Oh, I missed that you did automatic type sizing. Fair enough.

However I think taking the type of the passed value is dangerous.

See put_user(), it uses the size of the destination pointer, not the 
size of the input value.

patch_memory doesn't seem to be used outside of code-patching.c, so I 
don't thing it is worth to worry about a nice looking API. Just make it 
simple and pass the size to the function.

> 
>>> +static int __always_inline ___patch_memory(void *patch_addr,
>>> +                                          unsigned long data,
>>> +                                          void *prog_addr,
>>> +                                          size_t size)
>>
>> Is it really needed in the .c file ? I would expect GCC to take the
>> right decision by itself.
> 
> I thought it'd be better to always inline it given it's only used
> generically in do_patch_memory and __do_patch_memory, which both get
> inlined into __patch_memory. But it does end up generating two copies
> due to the different contexts it's called in, so probably not worth it.
> Removed for v3.
> 
> (raw_patch_instruction gets an optimised inline of ___patch_memory
> either way)
> 
>> A BUILD_BUG() would be better here I think.
> 
> BUILD_BUG() as the default case always triggers though, I assume
> because the constant used for size is too far away. How about
> 
>    static __always_inline int patch_memory(void *addr,
>                                            unsigned long val,
>                                            size_t size)
>    {
>        int __patch_memory(void *dest, unsigned long src, size_t size);
> 
>        BUILD_BUG_ON_MSG(!(size == sizeof(char)  ||
>                           size == sizeof(short) ||
>                           size == sizeof(int)   ||
>                           size == sizeof(long)),
>                         "Unsupported size for patch_memory");
>        return __patch_memory(addr, val, size);
>    }
> 
> Declaring the __patch_memory function inside of patch_memory enforces
> that you can't accidentally call __patch_memory without going through
> this or the *patch_instruction entry points (which hardcode the size).

Aren't you making it more difficult that needed ? That's C, not C plus 
plus and we are not trying to help the user.
All kernel developpers know that as soon as they use a function that has 
a leading double underscore they will be on their own.

And again, patch_memory() isn't used anywhere else, at least for the 
time being, so why worry about that ?

> 
>>> +       }
>>>
>>> -               __put_kernel_nofault(patch_addr, &val, u32,
>>> failed);
>>> -       } else {
>>> -               u64 val = ppc_inst_as_ulong(instr);
>>> +       dcbst(patch_addr);
>>> +       dcbst(patch_addr + size - 1); /* Last byte of data may
>>> cross a cacheline */
>>
>> Or the second byte of data may cross a cacheline ...
> 
> It might, but unless we are assuming data cachelines smaller than the
> native word size it will either be in the first or last byte's
> cacheline.

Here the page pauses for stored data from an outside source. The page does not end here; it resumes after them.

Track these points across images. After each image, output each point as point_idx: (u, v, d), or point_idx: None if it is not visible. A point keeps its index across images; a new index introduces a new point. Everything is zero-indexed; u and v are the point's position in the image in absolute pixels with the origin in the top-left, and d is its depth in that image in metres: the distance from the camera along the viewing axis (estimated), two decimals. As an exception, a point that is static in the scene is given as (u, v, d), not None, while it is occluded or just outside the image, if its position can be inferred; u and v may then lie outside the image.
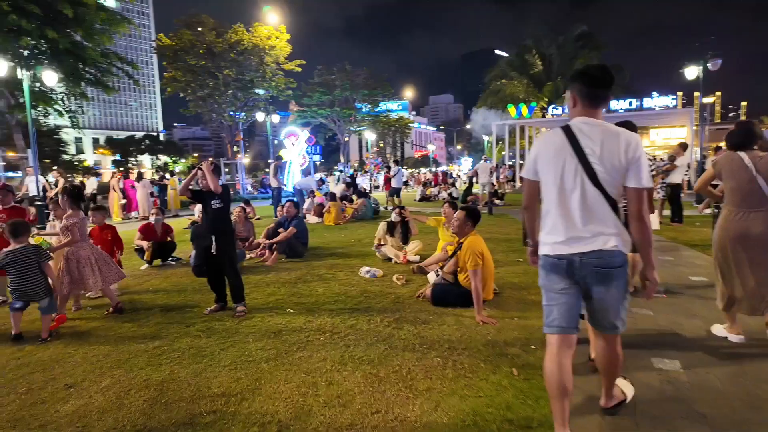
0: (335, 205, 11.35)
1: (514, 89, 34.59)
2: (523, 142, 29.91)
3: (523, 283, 5.31)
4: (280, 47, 27.24)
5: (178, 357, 3.45)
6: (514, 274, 5.73)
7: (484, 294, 4.24)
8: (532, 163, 2.27)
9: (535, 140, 2.96)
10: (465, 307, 4.34)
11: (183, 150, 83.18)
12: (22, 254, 3.89)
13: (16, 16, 13.81)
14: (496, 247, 7.40)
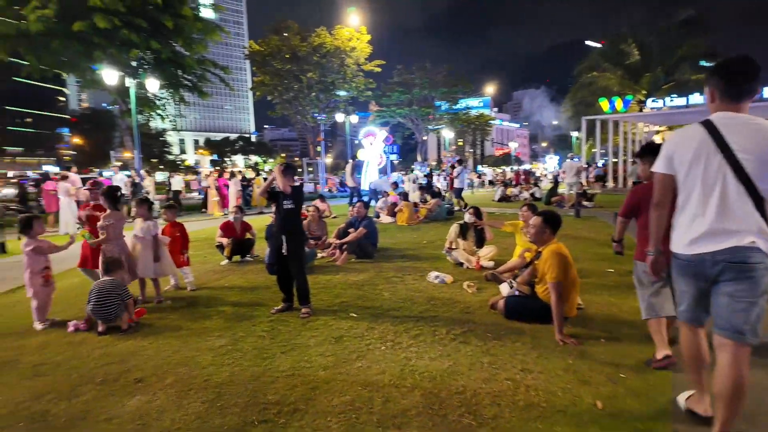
0: (408, 206, 11.16)
1: (607, 82, 32.00)
2: (617, 138, 27.53)
3: (615, 298, 4.71)
4: (360, 48, 27.73)
5: (240, 358, 3.45)
6: (603, 287, 5.13)
7: (565, 310, 3.78)
8: (667, 158, 2.25)
9: (669, 136, 2.75)
10: (543, 323, 3.91)
11: (272, 150, 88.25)
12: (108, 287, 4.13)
13: (127, 30, 15.33)
14: (582, 255, 6.75)
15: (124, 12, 15.12)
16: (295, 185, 4.56)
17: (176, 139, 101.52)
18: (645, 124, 29.41)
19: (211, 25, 18.98)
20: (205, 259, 7.41)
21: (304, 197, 4.72)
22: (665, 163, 2.27)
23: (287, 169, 4.59)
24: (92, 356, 3.57)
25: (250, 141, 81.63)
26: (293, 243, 4.50)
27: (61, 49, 15.76)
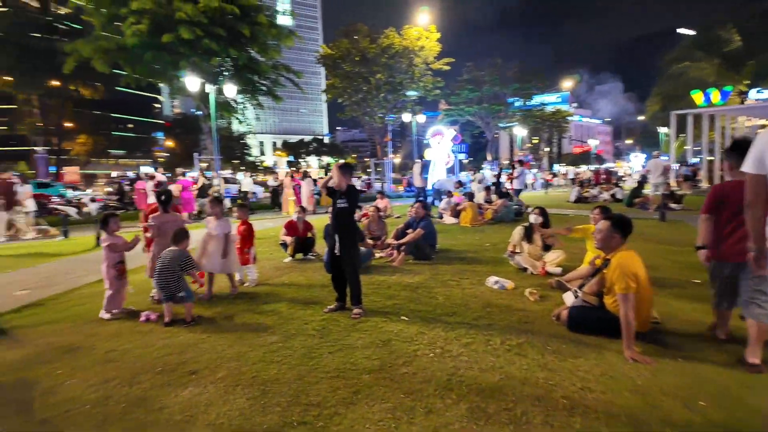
0: (472, 206, 10.83)
1: (701, 72, 28.94)
2: (713, 134, 24.79)
3: (698, 312, 4.19)
4: (429, 47, 27.52)
5: (288, 356, 3.48)
6: (685, 299, 4.60)
7: (637, 324, 3.40)
8: (757, 158, 2.19)
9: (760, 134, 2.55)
10: (610, 337, 3.56)
11: (344, 151, 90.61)
12: (170, 257, 4.40)
13: (208, 40, 16.41)
14: (663, 263, 6.14)
15: (206, 23, 16.21)
16: (349, 184, 4.54)
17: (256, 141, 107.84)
18: (747, 117, 26.26)
19: (285, 31, 19.78)
20: (271, 256, 7.68)
21: (359, 197, 4.68)
22: (755, 163, 2.17)
23: (344, 167, 4.60)
24: (156, 346, 3.80)
25: (323, 142, 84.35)
26: (346, 243, 4.49)
27: (153, 60, 17.24)
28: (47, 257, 8.58)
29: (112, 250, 4.60)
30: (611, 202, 16.43)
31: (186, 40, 16.09)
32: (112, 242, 4.60)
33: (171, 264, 4.35)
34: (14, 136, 56.41)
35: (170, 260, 4.37)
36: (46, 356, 3.65)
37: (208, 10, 16.29)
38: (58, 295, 5.66)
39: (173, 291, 4.35)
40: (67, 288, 6.03)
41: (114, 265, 4.59)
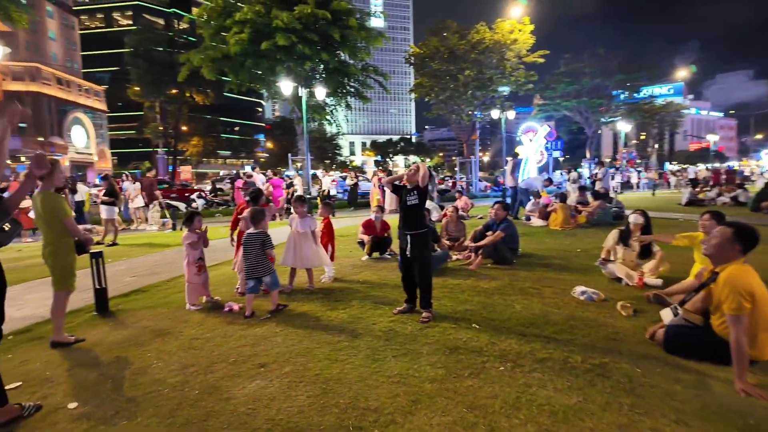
0: (563, 207, 10.08)
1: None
2: None
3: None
4: (522, 40, 26.30)
5: (353, 356, 3.47)
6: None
7: (752, 352, 2.88)
8: None
9: None
10: (716, 363, 3.06)
11: (431, 150, 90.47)
12: (253, 238, 4.65)
13: (302, 45, 17.23)
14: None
15: (300, 29, 17.03)
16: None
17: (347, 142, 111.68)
18: None
19: (374, 33, 20.11)
20: (350, 254, 7.81)
21: (428, 195, 4.54)
22: None
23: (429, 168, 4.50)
24: (233, 336, 4.00)
25: (411, 142, 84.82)
26: (417, 243, 4.36)
27: (253, 66, 18.53)
28: (157, 247, 9.59)
29: (193, 248, 4.95)
30: (731, 206, 14.40)
31: (282, 46, 17.03)
32: (192, 240, 4.95)
33: (254, 243, 4.64)
34: (141, 138, 64.38)
35: (253, 240, 4.66)
36: (141, 339, 4.02)
37: (302, 17, 17.10)
38: (159, 283, 6.26)
39: (261, 274, 4.63)
40: (169, 277, 6.64)
41: (194, 261, 4.92)
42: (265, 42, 17.02)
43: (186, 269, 4.94)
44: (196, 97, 45.78)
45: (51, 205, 3.83)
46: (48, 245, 3.86)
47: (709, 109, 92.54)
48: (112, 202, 9.93)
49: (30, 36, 52.29)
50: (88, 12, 79.69)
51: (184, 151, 60.78)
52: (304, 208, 5.74)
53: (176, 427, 2.56)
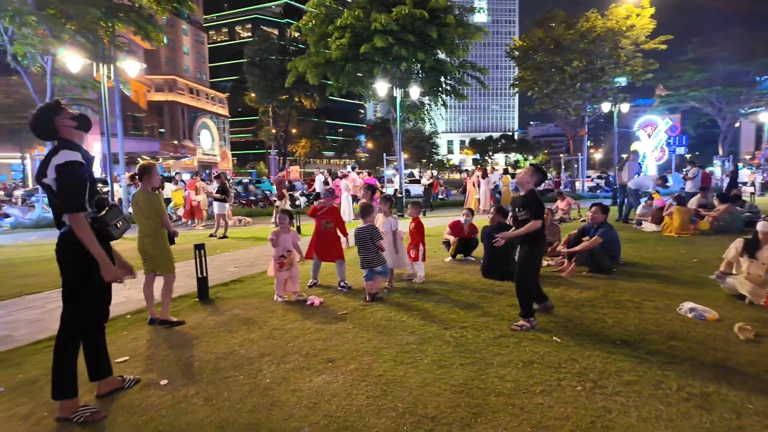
0: (681, 211, 8.89)
1: None
2: None
3: None
4: (641, 26, 23.82)
5: (419, 359, 3.41)
6: None
7: None
8: None
9: None
10: None
11: (535, 147, 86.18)
12: (363, 232, 5.03)
13: (398, 46, 17.44)
14: None
15: (397, 30, 17.23)
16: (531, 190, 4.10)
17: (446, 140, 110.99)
18: None
19: (472, 29, 19.64)
20: (434, 255, 7.72)
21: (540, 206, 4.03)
22: None
23: (537, 169, 4.20)
24: (310, 330, 4.18)
25: (513, 138, 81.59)
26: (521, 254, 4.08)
27: (353, 70, 19.19)
28: (261, 241, 10.40)
29: (272, 244, 5.26)
30: None
31: (379, 48, 17.42)
32: (273, 237, 5.27)
33: (365, 236, 5.01)
34: (257, 141, 70.54)
35: (363, 234, 5.03)
36: (231, 326, 4.38)
37: (399, 18, 17.30)
38: (256, 275, 6.77)
39: (374, 264, 4.99)
40: (265, 269, 7.14)
41: (277, 258, 5.20)
42: (364, 45, 17.53)
43: (270, 264, 5.29)
44: (304, 102, 48.85)
45: (151, 203, 4.35)
46: (147, 236, 4.36)
47: None
48: (223, 199, 10.98)
49: (169, 52, 59.96)
50: (215, 27, 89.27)
51: (293, 152, 65.24)
52: (388, 207, 5.82)
53: (242, 413, 2.73)
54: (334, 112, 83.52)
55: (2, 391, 3.09)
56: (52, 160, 2.53)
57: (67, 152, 2.56)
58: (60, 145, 2.60)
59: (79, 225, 2.55)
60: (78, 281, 2.66)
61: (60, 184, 2.53)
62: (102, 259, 2.63)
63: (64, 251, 2.65)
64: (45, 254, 9.14)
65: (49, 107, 2.68)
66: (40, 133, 2.73)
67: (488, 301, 4.92)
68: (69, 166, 2.53)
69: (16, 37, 14.26)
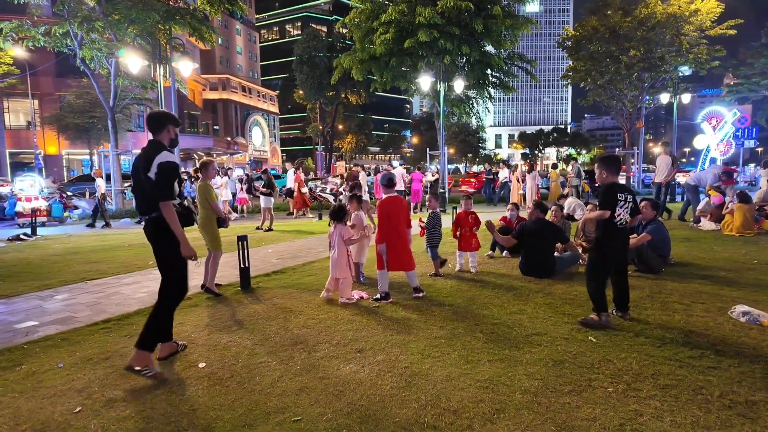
0: (743, 209, 8.25)
1: None
2: None
3: None
4: (706, 10, 22.13)
5: (447, 354, 3.41)
6: None
7: None
8: None
9: None
10: None
11: (589, 141, 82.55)
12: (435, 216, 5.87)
13: (443, 40, 17.23)
14: None
15: (442, 23, 17.02)
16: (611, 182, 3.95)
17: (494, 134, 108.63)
18: None
19: (521, 20, 19.05)
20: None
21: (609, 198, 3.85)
22: None
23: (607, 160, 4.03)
24: (343, 320, 4.27)
25: (565, 132, 78.51)
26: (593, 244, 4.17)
27: (397, 65, 19.17)
28: (304, 234, 10.68)
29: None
30: None
31: (424, 42, 17.28)
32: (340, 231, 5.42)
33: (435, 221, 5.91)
34: (305, 137, 72.13)
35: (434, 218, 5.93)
36: (270, 314, 4.55)
37: (444, 11, 17.07)
38: (297, 266, 6.97)
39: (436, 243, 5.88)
40: (306, 261, 7.36)
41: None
42: (408, 40, 17.45)
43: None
44: (350, 98, 49.33)
45: (205, 193, 5.25)
46: (201, 220, 5.22)
47: None
48: (269, 193, 11.36)
49: (223, 52, 62.45)
50: (267, 26, 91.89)
51: (339, 147, 66.15)
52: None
53: (272, 397, 2.85)
54: (380, 108, 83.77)
55: (61, 367, 3.39)
56: (156, 158, 3.12)
57: (168, 153, 3.21)
58: (160, 146, 3.22)
59: (168, 211, 3.15)
60: (172, 254, 3.25)
61: (160, 177, 3.11)
62: (183, 237, 3.23)
63: (156, 231, 3.22)
64: (109, 243, 9.86)
65: (173, 117, 3.39)
66: (152, 127, 3.30)
67: (524, 298, 4.82)
68: (169, 164, 3.15)
69: (85, 42, 15.37)
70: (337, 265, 4.84)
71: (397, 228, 4.83)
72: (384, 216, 4.83)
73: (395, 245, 4.80)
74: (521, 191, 16.59)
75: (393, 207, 4.85)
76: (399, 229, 4.84)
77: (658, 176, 10.06)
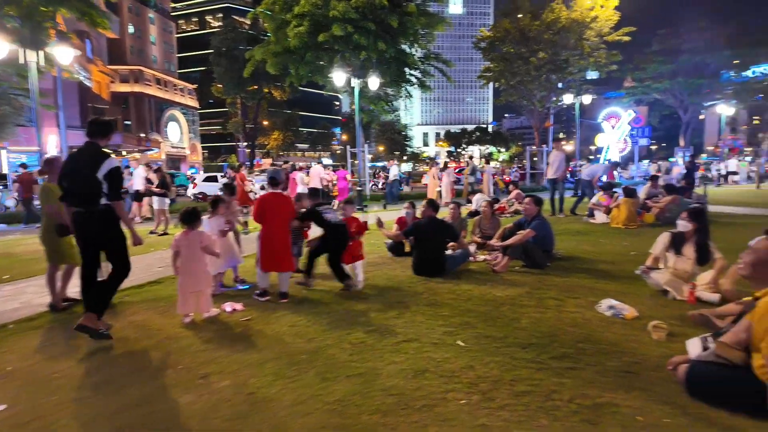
0: (628, 203, 8.83)
1: None
2: None
3: None
4: (604, 17, 23.91)
5: (304, 372, 3.08)
6: None
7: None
8: None
9: None
10: (756, 417, 2.28)
11: (508, 140, 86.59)
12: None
13: (358, 35, 16.98)
14: None
15: (356, 18, 16.76)
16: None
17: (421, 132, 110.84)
18: None
19: (436, 19, 19.31)
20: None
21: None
22: None
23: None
24: (204, 339, 3.79)
25: (487, 131, 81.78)
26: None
27: (313, 59, 18.65)
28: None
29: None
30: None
31: (339, 36, 16.92)
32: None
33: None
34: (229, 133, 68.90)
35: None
36: (122, 334, 3.97)
37: (359, 5, 16.83)
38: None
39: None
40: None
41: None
42: (322, 34, 17.00)
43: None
44: (274, 93, 47.79)
45: (46, 195, 4.60)
46: (41, 228, 4.74)
47: None
48: (164, 194, 10.43)
49: (134, 41, 57.80)
50: (185, 16, 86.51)
51: (265, 144, 63.97)
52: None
53: None
54: (308, 104, 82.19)
55: None
56: (107, 162, 3.64)
57: (115, 159, 3.74)
58: (103, 151, 3.75)
59: (121, 208, 3.81)
60: (122, 244, 3.83)
61: (114, 181, 3.66)
62: (133, 230, 3.95)
63: (107, 226, 3.74)
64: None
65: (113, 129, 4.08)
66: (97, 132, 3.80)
67: (406, 301, 4.59)
68: (119, 170, 3.71)
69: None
70: (191, 278, 4.18)
71: (272, 227, 4.63)
72: (258, 214, 4.65)
73: (269, 244, 4.61)
74: (438, 188, 16.81)
75: (269, 205, 4.68)
76: (274, 229, 4.63)
77: (551, 172, 10.49)
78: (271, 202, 4.72)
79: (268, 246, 4.64)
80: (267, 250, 4.64)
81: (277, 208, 4.69)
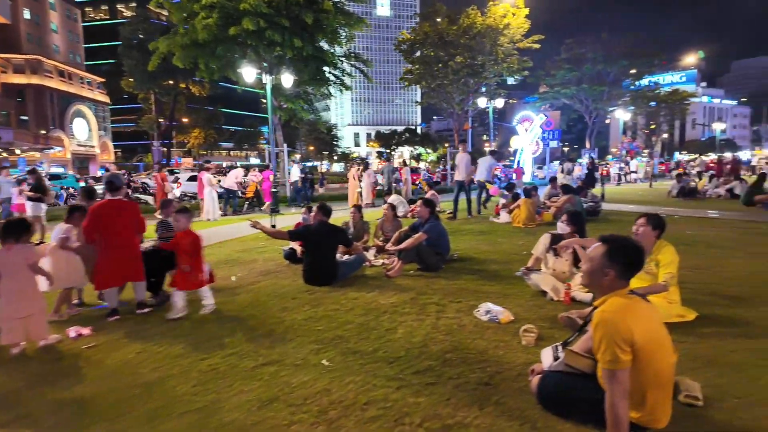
0: (527, 203, 9.15)
1: None
2: None
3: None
4: (516, 25, 25.09)
5: (135, 408, 2.65)
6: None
7: (639, 415, 2.05)
8: None
9: None
10: (603, 428, 2.22)
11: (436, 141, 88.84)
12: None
13: (271, 31, 16.32)
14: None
15: (268, 13, 16.09)
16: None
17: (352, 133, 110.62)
18: None
19: (354, 18, 19.10)
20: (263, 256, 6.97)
21: None
22: None
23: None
24: (35, 372, 3.22)
25: (416, 132, 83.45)
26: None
27: (224, 53, 17.65)
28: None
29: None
30: (726, 199, 13.32)
31: (252, 31, 16.16)
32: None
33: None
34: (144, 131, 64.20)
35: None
36: None
37: (271, 0, 16.18)
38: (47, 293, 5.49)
39: None
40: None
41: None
42: (233, 27, 16.14)
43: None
44: (192, 88, 45.16)
45: None
46: None
47: (722, 97, 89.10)
48: (39, 198, 9.23)
49: (32, 28, 52.08)
50: (92, 4, 79.36)
51: (185, 142, 60.37)
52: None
53: None
54: (233, 101, 78.73)
55: None
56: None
57: None
58: None
59: None
60: None
61: None
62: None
63: None
64: None
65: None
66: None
67: (285, 314, 4.24)
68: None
69: None
70: (17, 301, 3.52)
71: (116, 239, 4.22)
72: (91, 229, 4.18)
73: (108, 256, 4.20)
74: (358, 189, 16.57)
75: (105, 211, 4.23)
76: (120, 241, 4.24)
77: (459, 174, 10.63)
78: (104, 209, 4.23)
79: (112, 259, 4.20)
80: (112, 264, 4.20)
81: (117, 218, 4.24)
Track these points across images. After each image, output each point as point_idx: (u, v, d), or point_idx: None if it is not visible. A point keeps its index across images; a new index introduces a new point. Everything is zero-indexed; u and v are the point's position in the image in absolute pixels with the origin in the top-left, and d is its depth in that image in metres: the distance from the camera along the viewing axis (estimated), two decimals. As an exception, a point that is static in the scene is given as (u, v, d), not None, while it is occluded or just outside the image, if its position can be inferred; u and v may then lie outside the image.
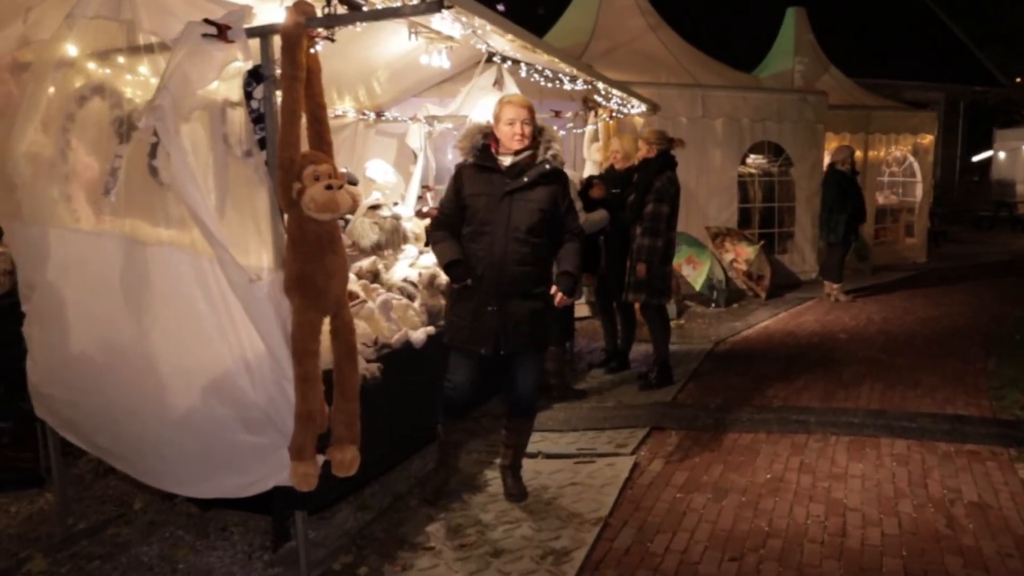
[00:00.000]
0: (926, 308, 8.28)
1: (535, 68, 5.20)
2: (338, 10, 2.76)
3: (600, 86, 5.85)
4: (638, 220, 5.16)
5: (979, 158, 19.75)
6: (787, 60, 11.81)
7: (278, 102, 2.60)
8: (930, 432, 4.41)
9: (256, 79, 2.57)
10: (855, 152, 9.05)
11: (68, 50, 2.74)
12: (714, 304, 8.22)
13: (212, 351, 2.65)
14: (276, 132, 2.55)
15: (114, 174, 2.72)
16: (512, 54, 5.08)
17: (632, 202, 5.22)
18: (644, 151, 5.32)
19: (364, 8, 2.95)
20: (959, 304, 8.49)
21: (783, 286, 9.20)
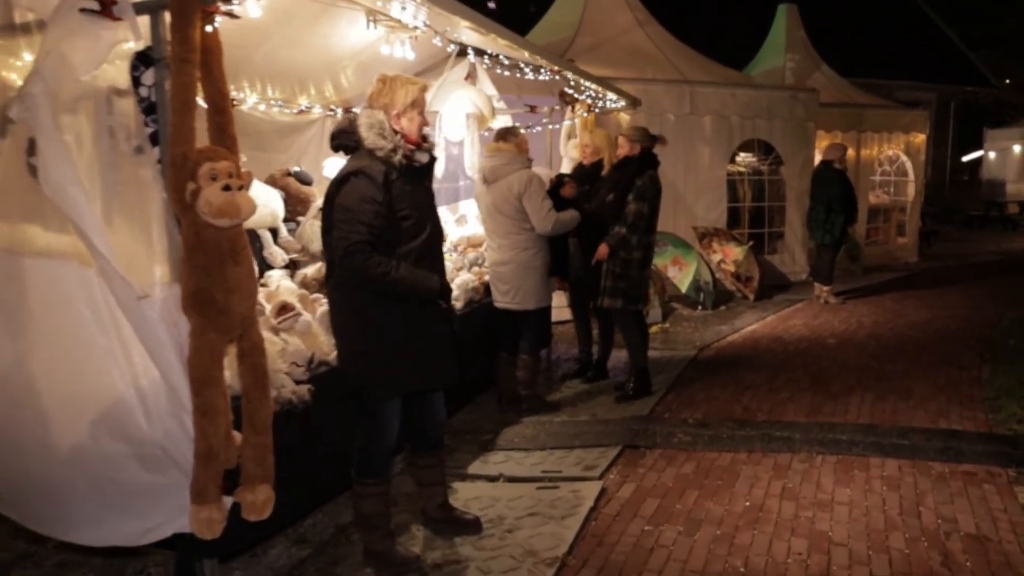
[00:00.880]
0: (918, 310, 8.00)
1: (500, 59, 4.86)
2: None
3: (569, 76, 5.50)
4: (619, 222, 4.82)
5: (969, 158, 19.79)
6: (778, 57, 11.58)
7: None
8: (923, 450, 4.10)
9: (145, 63, 2.21)
10: (848, 150, 8.77)
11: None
12: (701, 306, 7.92)
13: (101, 378, 2.30)
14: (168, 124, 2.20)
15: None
16: (479, 44, 4.76)
17: (611, 202, 4.87)
18: (626, 149, 4.96)
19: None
20: (951, 306, 8.22)
21: (772, 287, 8.93)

Whereas the last byte might be in it's own cacheline.
> 
> As justification the comment's misleading though, how about reducing it
> to "data may cross a cacheline" and leaving the reason for flushing the
> last byte implicit?

Yes that was my worry, a misleading comment.
I think "data may cross a cacheline" is what we need as a comment.

> 
>>> -static int __do_patch_instruction(u32 *addr, ppc_inst_t instr)
>>> +static int __always_inline __do_patch_memory(void *dest, unsigned
>>> long src, size_t size)
>>>    {
>>
>> Whaou, do we really want all this to be __always_inline ? Did you
>> check
>> the text size increase ?
> 
> These ones are redundant because GCC will already inline them, they
> were just part of experimenting inlining ___patch_memory. Will remove
> for v3.
> 
> The text size doesn't increase though because the call hierarchy is
> just a linear chain of
> __patch_memory -> do_patch_memory -> __do_patch_memory

Yes, I had in mind that all those would be inlined doing to all callers 
of patch_instruction() and patch_memory(), but of course it stays in 
code_patching.c so that's not a problem.

> 
> The entry point __patch_memory is not inlined.